With docking, the holes allow steam to escape, so the crust should stay flat against the baking dish when it isn't held down by pie weights or a filling. Otherwise the crust can puff up, not only impacting appearance but also leaving you with less space for whatever filling you have planned.
To save time, you can buy ready-rolled pastry sheets rather than using a block of pastry or making your own. These should be brought to room temperature before using, so that they do not split or crack when unrolled. Unroll and cut to shape as desired, then chill again before baking.
Use an egg wash to seal them shut and help them hold their shape. As a bonus, the egg will help your puff pastry achieve that coveted golden sheen.
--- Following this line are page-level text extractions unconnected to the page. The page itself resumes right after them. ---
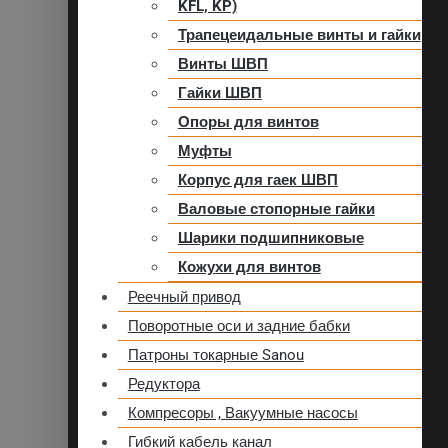
KFL, KP)
Трапецеидальные винты и гайки
Винты ШВП
Гайки ШВП
Опоры для винтов
Муфты
Корпус для гаек ШВП
Валовые стопорные гайки
Шарики подшипниковые
Кожухи для винтов
Реечный привод
Поворотные оси и задние бабки
Патроны токарные Sanou
Редуктора
Компресоры , Вакуумные насосы
Гибкий кабель канал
If you're making a filled pastry, like a pot pie, for example, cut a few vents in the dough so hot air can escape and circulate as it bakes.
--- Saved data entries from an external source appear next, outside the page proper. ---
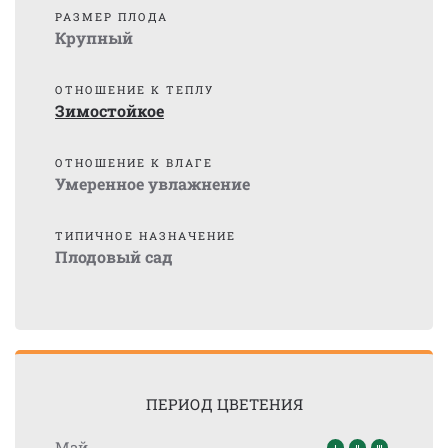
РАЗМЕР ПЛОДА
Крупный
ОТНОШЕНИЕ К ТЕПЛУ
Зимостойкое
ОТНОШЕНИЕ К ВЛАГЕ
Умеренное увлажнение
ТИПИЧНОЕ НАЗНАЧЕНИЕ
Плодовый сад
ПЕРИОД ЦВЕТЕНИЯ
Май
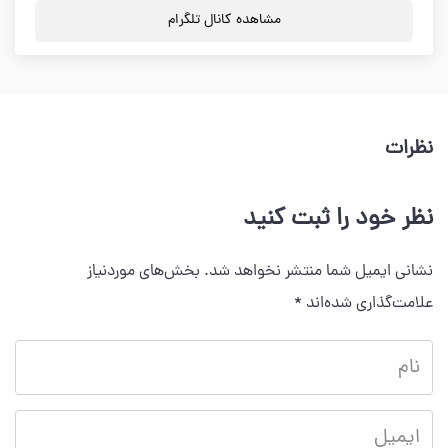
مشاهده کانال تلگرام
نظرات
نظر خود را ثبت کنید
نشانی ایمیل شما منتشر نخواهد شد.
بخش‌های موردنیاز
علامت‌گذاری شده‌اند
*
Shortcrust pastry can sometimes brown unevenly, with some areas becoming too dark and others remaining pale. This can happen if the oven temperature is too high, if the pastry is not rolled evenly, or if it's placed on a rack that's too high or too low in the oven.
Keep everything as cool as possible otherwise the fat may melt which would spoil the finished dish. Introduce as much air as possible during making. Allow to relax after making to allow the fat to harden. Handle the pastry as little as possible.
Puff pastry is high in fat. Each 1-oz. serving of puff pastry contains 11 g of total fat. Of this, only 2 g comes from saturated fat, which can increase your risk of high cholesterol.
About a third of puff and shortcrust pastry is fat, and if it's made with butter or palm oil, it contains more saturated fat than if it's made with unsaturated fats such as sunflower spread. These are our most commonly used pastries, but it's worth trying to keep them for a treat. Not all pastry is high in fat.
Introduction: My name is Margart Wisoky, I am a gorgeous, shiny, successful, beautiful, adventurous, excited, pleasant person who loves writing and wants to share my knowledge and understanding with you.
We notice you're using an ad blocker
Without advertising income, we can't keep making this site awesome for you.